Some of the answers were already in the books. Henceforth, corporate governance will be essentially participatory and social democracy will experience a historic turning point. Short circuits will take on an unprecedented scale, and value and production chains will gradually be de-globalized when a local solution is possible. Reasonable and rational consumption will be more qualitative and local. Economic growth indicators will finally have given way to the Human Development Index and Corporate Social Responsibility will have become a legal obligation beyond the timid laws known so far.

Collaborative commons will have dethroned private property where it created inequalities. The G20 will have revised the free trade agreements, in particular by proclaiming food sovereignty for all countries. Public services will have regained their reputation, financed by taxes that will no longer be the subject of fiscal competition between countries. The all-out liberalization of markets will have lost its value, if at all it really was so excessive.

And then some of the answers are still not in the books.

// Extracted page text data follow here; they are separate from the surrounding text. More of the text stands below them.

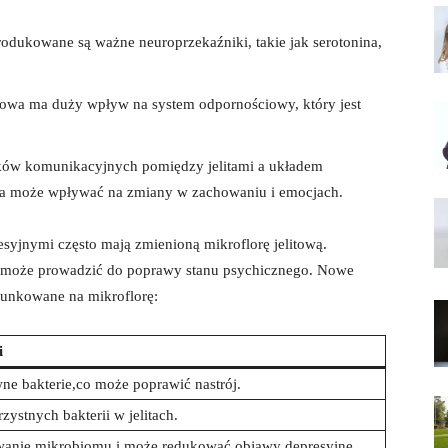
rodukowane są ważne neuroprzekaźniki, takie jak serotonina,
itowa ma duży wpływ na system odpornościowy, który jest
laków komunikacyjnych pomiędzy jelitami a układem
a może wpływać na zmiany w zachowaniu i emocjach.
syjnymi często mają zmienioną mikroflorę jelitową.
 może prowadzić do poprawy stanu psychicznego. Nowe
erunkowane na mikroflorę:
i
e bakterie,co może poprawić nastrój.
zystnych bakterii w jelitach.
wanie mikrobiomu i może redukować objawy depresyjne.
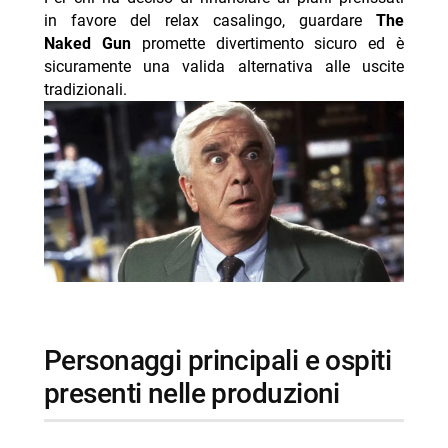
in favore del relax casalingo, guardare
The
Naked Gun
promette divertimento sicuro ed è
sicuramente una valida alternativa alle uscite
tradizionali.
personaggi principali e ospiti
presenti nelle produzioni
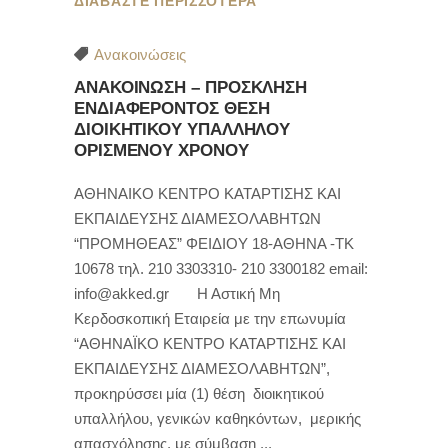
ΔΙΑΒΑΣΤΕ ΠΕΡΙΣΣΟΤΕΡΑ
Ανακοινώσεις
ΑΝΑΚΟΙΝΩΣΗ – ΠΡΟΣΚΛΗΣΗ
ΕΝΔΙΑΦΕΡΟΝΤΟΣ ΘΕΣΗ
ΔΙΟΙΚΗΤΙΚΟΥ ΥΠΑΛΛΗΛΟΥ
ΟΡΙΣΜΕΝΟΥ ΧΡΟΝΟΥ
ΑΘΗΝΑΙΚΟ ΚΕΝΤΡΟ ΚΑΤΑΡΤΙΣΗΣ ΚΑΙ
ΕΚΠΑΙΔΕΥΣΗΣ ΔΙΑΜΕΣΟΛΑΒΗΤΩΝ
“ΠΡΟΜΗΘΕΑΣ” ΦΕΙΔΙΟΥ 18-ΑΘΗΝΑ -ΤΚ
10678 τηλ. 210 3303310- 210 3300182 email:
info@akked.gr Η Αστική Μη
Κερδοσκοπική Εταιρεία με την επωνυμία
“ΑΘΗΝΑΪΚΟ ΚΕΝΤΡΟ ΚΑΤΑΡΤΙΣΗΣ ΚΑΙ
ΕΚΠΑΙΔΕΥΣΗΣ ΔΙΑΜΕΣΟΛΑΒΗΤΩΝ”,
προκηρύσσει μία (1) θέση διοικητικού
υπαλλήλου, γενικών καθηκόντων, μερικής
απασχόλησης, με σύμβαση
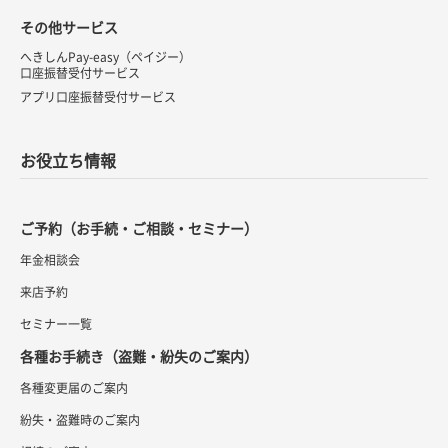
その他サービス
へきしんPay-easy（ペイジー）
口座振替受付サービス
アプリ口座振替受付サービス
お役立ち情報
ご予約（お手続・ご相談・セミナー）
年金相談会
来店予約
セミナー一覧
各種お手続き（盗難・紛失のご案内）
各種変更届のご案内
紛失・盗難時のご案内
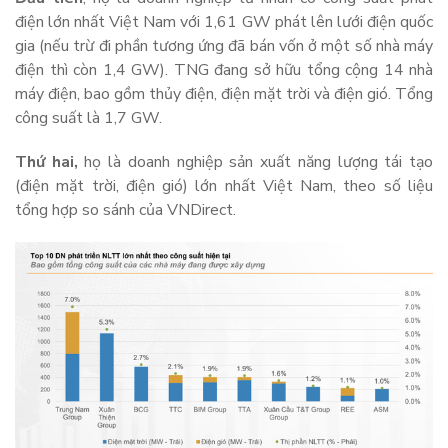
điện lớn nhất Việt Nam với 1,61 GW phát lên lưới điện quốc
gia (nếu trừ đi phần tương ứng đã bán vốn ở một số nhà máy
điện thì còn 1,4 GW). TNG đang sở hữu tổng cộng 14 nhà
máy điện, bao gồm thủy điện, điện mặt trời và điện gió. Tổng
công suất là 1,7 GW.
Thứ hai,
họ là doanh nghiệp sản xuất năng lượng tái tạo
(điện mặt trời, điện gió) lớn nhất Việt Nam, theo số liệu
tổng hợp so sánh của VNDirect.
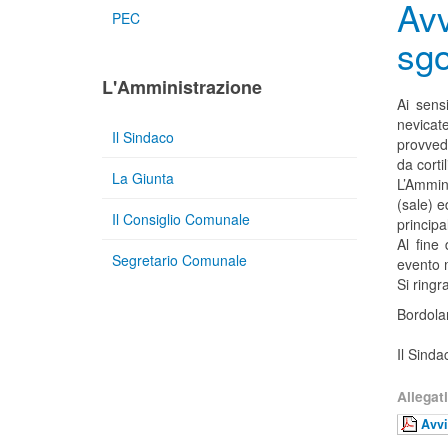
Avv
PEC
sg
L'Amministrazione
Ai sens
nevicate
Il Sindaco
provved
da corti
La Giunta
L’Ammin
(sale) 
Il Consiglio Comunale
principa
Al fine 
Segretario Comunale
evento m
Si ringr
Bordola
Il Sinda
Allegati
Avvi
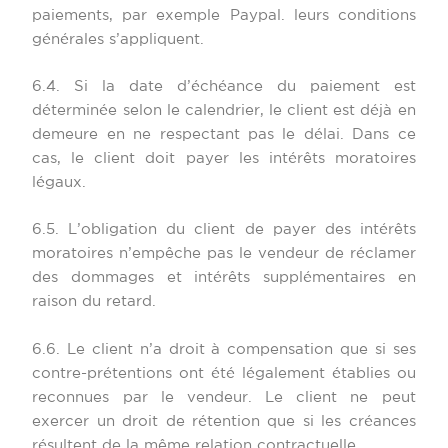
paiements, par exemple Paypal. leurs conditions
générales s’appliquent.
6.4. Si la date d’échéance du paiement est
déterminée selon le calendrier, le client est déjà en
demeure en ne respectant pas le délai. Dans ce
cas, le client doit payer les intérêts moratoires
légaux.
6.5. L’obligation du client de payer des intérêts
moratoires n’empêche pas le vendeur de réclamer
des dommages et intérêts supplémentaires en
raison du retard.
6.6. Le client n’a droit à compensation que si ses
contre-prétentions ont été légalement établies ou
reconnues par le vendeur. Le client ne peut
exercer un droit de rétention que si les créances
résultent de la même relation contractuelle.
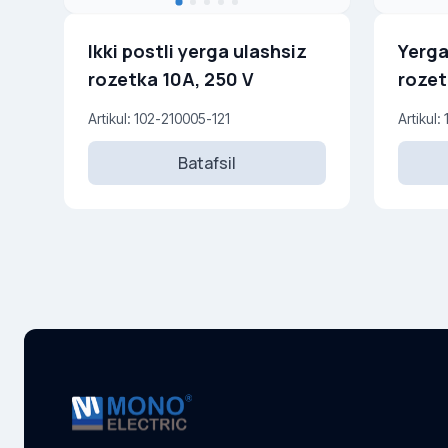
Ikki postli yerga ulashsiz
Yerga
rozetka 10A, 250 V
rozet
Artikul: 102-210005-121
Artikul:
Batafsil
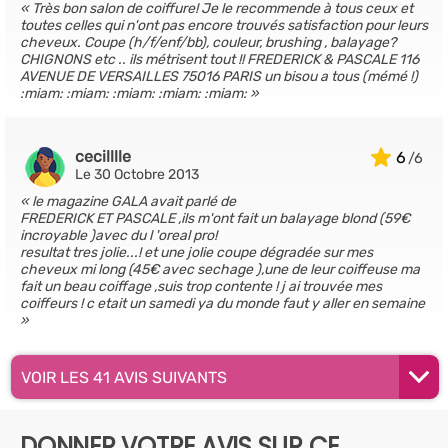
Très bon salon de coiffure! Je le recommende à tous ceux et
toutes celles qui n'ont pas encore trouvés satisfaction pour leurs
cheveux. Coupe (h/f/enf/bb), couleur, brushing , balayage?
CHIGNONS etc .. ils métrisent tout !! FREDERICK & PASCALE 116
AVENUE DE VERSAILLES 75016 PARIS un bisou a tous (mémé !)
:miam: :miam: :miam: :miam: :miam:
cecilllle
6
Le 30 Octobre 2013
le magazine GALA avait parlé de
FREDERICK ET PASCALE ,ils m'ont fait un balayage blond (59€
incroyable )avec du l 'oreal pro!
resultat tres jolie...! et une jolie coupe dégradée sur mes
cheveux mi long (45€ avec sechage ),une de leur coiffeuse ma
fait un beau coiffage ,suis trop contente ! j ai trouvée mes
coiffeurs ! c etait un samedi ya du monde faut y aller en semaine
VOIR LES 41 AVIS SUIVANTS
DONNER VOTRE AVIS SUR CE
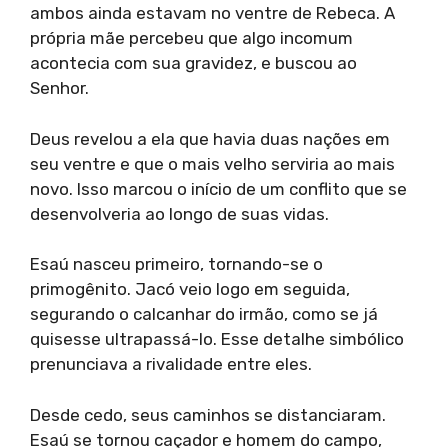
ambos ainda estavam no ventre de Rebeca. A
própria mãe percebeu que algo incomum
acontecia com sua gravidez, e buscou ao
Senhor.
Deus revelou a ela que havia duas nações em
seu ventre e que o mais velho serviria ao mais
novo. Isso marcou o início de um conflito que se
desenvolveria ao longo de suas vidas.
Esaú nasceu primeiro, tornando-se o
primogênito. Jacó veio logo em seguida,
segurando o calcanhar do irmão, como se já
quisesse ultrapassá-lo. Esse detalhe simbólico
prenunciava a rivalidade entre eles.
Desde cedo, seus caminhos se distanciaram.
Esaú se tornou caçador e homem do campo,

They remain to be invented and written. At the end of March 2022, I am welcoming my teacher friends at the garden gate. Life is (re) beautiful, there is a lot to do and that scares us as much as it motivates us. My lawyer friend alerts us to the challenges of a law that must evolve to reflect new forms of coordination in economic life. She smiles while insisting on perspectives in contract law in particular, some of whose principles are completely revised to stick to the famous collaborative commons.

“Our students are not done with law, unfortunately for them!” she said humorously. As for our chief financial expert, he talks to us with exhilaration about new financial analysis tools that he is working on with his team of researchers. The scientific community is working hard in all disciplines and the work is huge. The students who now make up our classes will be managers of a different kind.

The alarm goes off, Day 28 of lockdown. Back to reality. My remote work appointment is at 9 am. My phone already shows 16 messages between Whatsapp, Messenger, Teams and my emails. The children will start their lessons on their own. I turn on Skype for breakfast by video with my brother and sister who are in quarantine with their small family. I tell them about my dream. They laugh and tell me “what a utopian you are anyway!” However, I want to believe it. So, challenge taken up? Are we trying an otherworldly adventure?